» **Recorded information**:
********************

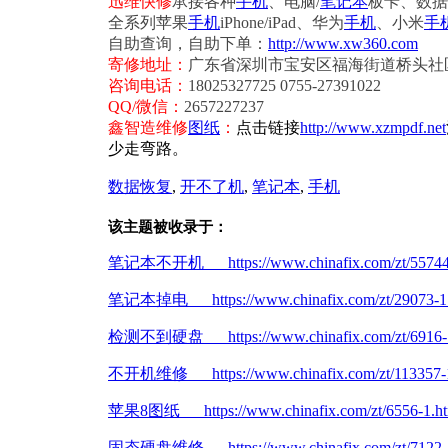
迅维快修
承接各种
手机
、电脑/
笔记本
板卡、数据
全系列苹果
手机
iPhone/iPad、华为
手机
、小米
手
自助查询，自助下单：
http://www.xw360.com
寄修地址：
广东省深圳市宝安区福海街道桥头社
咨询电话：
18025327725 0755-27391022
QQ/微信：
2657227237
鑫智造维修
图纸
：
点击链接
http://www.xzmpdf.net
少走弯路。
数据恢复
,
开不了机
,
笔记本
,
手机
该主题被收录于：
笔记本不开机 https://www.chinafix.com/zt/55744-
笔记本掉电 https://www.chinafix.com/zt/29073-1.
检测不到硬盘 https://www.chinafix.com/zt/6916-1
不开机维修 https://www.chinafix.com/zt/113357-1
苹果8图纸 https://www.chinafix.com/zt/6556-1.ht
固态硬盘维修 https://www.chinafix.com/zt/7122-1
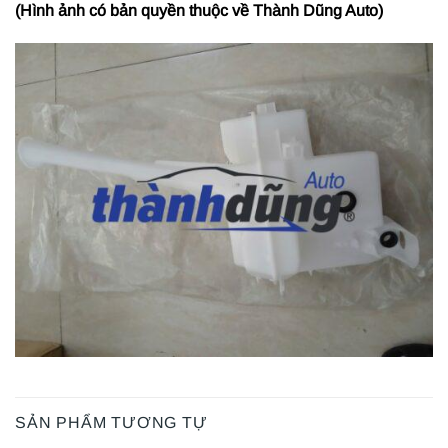
(Hình ảnh có bản quyền thuộc về Thành Dũng Auto)
SẢN PHẨM TƯƠNG TỰ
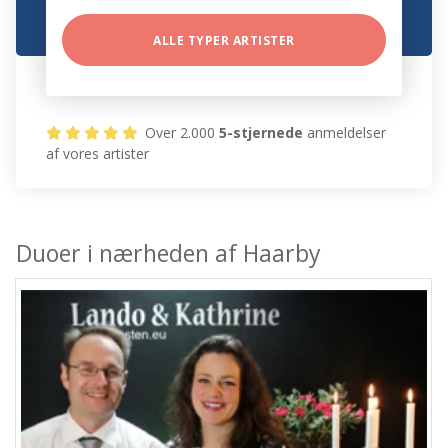
ALLE TYPER ARTISTER
Over 2.000
5-stjernede
anmeldelser
af vores artister
Duoer i nærheden af Haarby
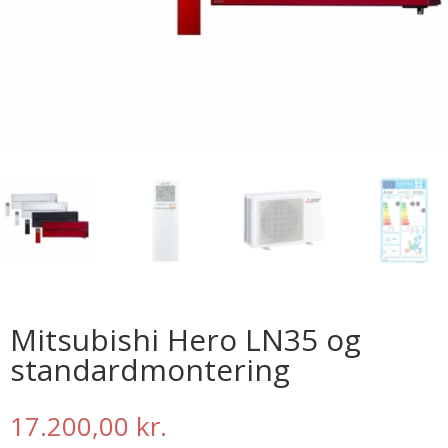
Mitsubishi Hero LN35 og
standardmontering
17.200,00
kr.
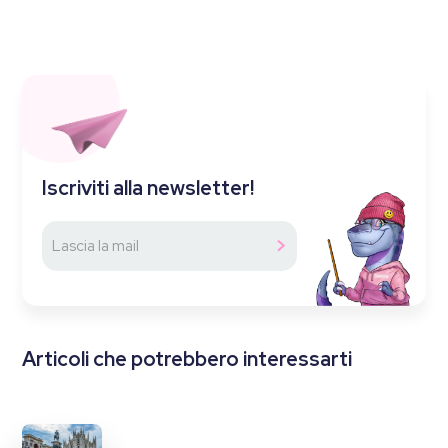
Iscriviti alla newsletter!
Articoli che potrebbero interessarti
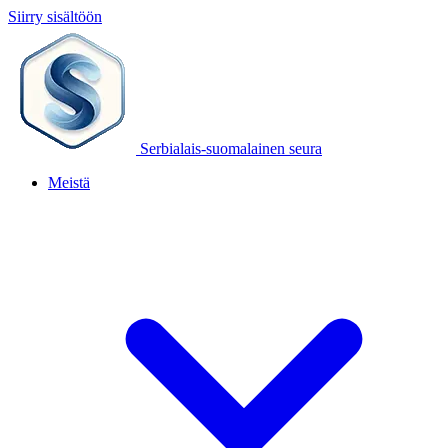
Siirry sisältöön
Serbialais-suomalainen seura
Meistä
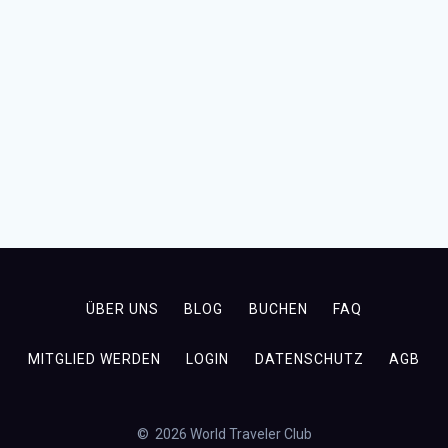
ÜBER UNS
BLOG
BUCHEN
FAQ
MITGLIED WERDEN
LOGIN
DATENSCHUTZ
AGB
© 2026 World Traveler Club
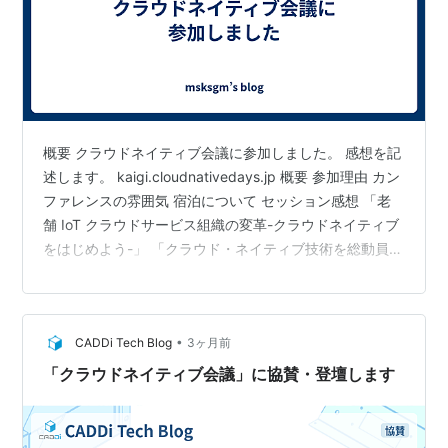
概要 クラウドネイティブ会議に参加しました。 感想を記
述します。 kaigi.cloudnativedays.jp 概要 参加理由 カン
ファレンスの雰囲気 宿泊について セッション感想 「老
舗 IoT クラウドサービス組織の変革-クラウドネイティブ
をはじめよう-」 「クラウド・ネイティブ技術を総動員し
てオンプレミス中心の病院システムのクラウド化を推進
する挑戦」 「Shift Left O11y in Retail - サンエーが実践
する開発への Datadog 活用の最前線」 「ユーザー体験
•
CADDi Tech Blog
3ヶ月前
を可視化する非同期処理の分散トレーシングと SLI 計
測：ジョブキューを跨ぐコンテキスト伝搬の仕組み」 …
「クラウドネイティブ会議」に協賛・登壇します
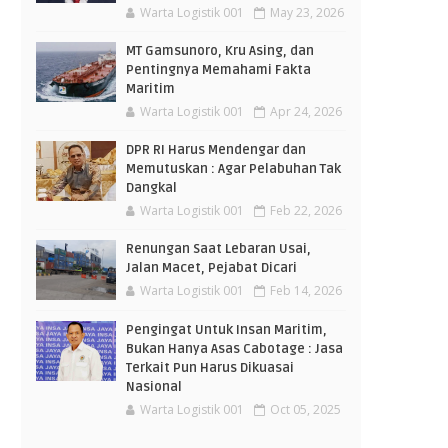
Warta Logistik 001
May 23, 2026
MT Gamsunoro, Kru Asing, dan
Pentingnya Memahami Fakta
Maritim
Warta Logistik 001
Apr 24, 2026
DPR RI Harus Mendengar dan
Memutuskan : Agar Pelabuhan Tak
Dangkal
Warta Logistik 001
Feb 22, 2026
Renungan Saat Lebaran Usai,
Jalan Macet, Pejabat Dicari
Warta Logistik 001
Feb 14, 2026
Pengingat Untuk Insan Maritim,
Bukan Hanya Asas Cabotage : Jasa
Terkait Pun Harus Dikuasai
Nasional
Warta Logistik 001
Oct 05, 2025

********************

» **Work instructions**: Reproduce every line of the records from the line that contains "Iscriviti alla newsletter!" through the end of the records, without changing anything. Leave the pictures out of your answer.

» **Written response**:
Iscriviti alla newsletter!
Articoli che potrebbero interessarti
Siirry sisältöön
Serbialais-suomalainen seura
Meistä
ÜBER UNS
BLOG
BUCHEN
FAQ
MITGLIED WERDEN
LOGIN
DATENSCHUTZ
AGB
© 2026 World Traveler Club
概要 クラウドネイティブ会議に参加しました。 感想を記
述します。 kaigi.cloudnativedays.jp 概要 参加理由 カン
ファレンスの雰囲気 宿泊について セッション感想 「老
舗 IoT クラウドサービス組織の変革-クラウドネイティブ
をはじめよう-」 「クラウド・ネイティブ技術を総動員し
てオンプレミス中心の病院システムのクラウド化を推進
する挑戦」 「Shift Left O11y in Retail - サンエーが実践
する開発への Datadog 活用の最前線」 「ユーザー体験
•
CADDi Tech Blog
3ヶ月前
を可視化する非同期処理の分散トレーシングと SLI 計
測：ジョブキューを跨ぐコンテキスト伝搬の仕組み」 …
「クラウドネイティブ会議」に協賛・登壇します
Warta Logistik 001
May 23, 2026
MT Gamsunoro, Kru Asing, dan
Pentingnya Memahami Fakta
Maritim
Warta Logistik 001
Apr 24, 2026
DPR RI Harus Mendengar dan
Memutuskan : Agar Pelabuhan Tak
Dangkal
Warta Logistik 001
Feb 22, 2026
Renungan Saat Lebaran Usai,
Jalan Macet, Pejabat Dicari
Warta Logistik 001
Feb 14, 2026
Pengingat Untuk Insan Maritim,
Bukan Hanya Asas Cabotage : Jasa
Terkait Pun Harus Dikuasai
Nasional
Warta Logistik 001
Oct 05, 2025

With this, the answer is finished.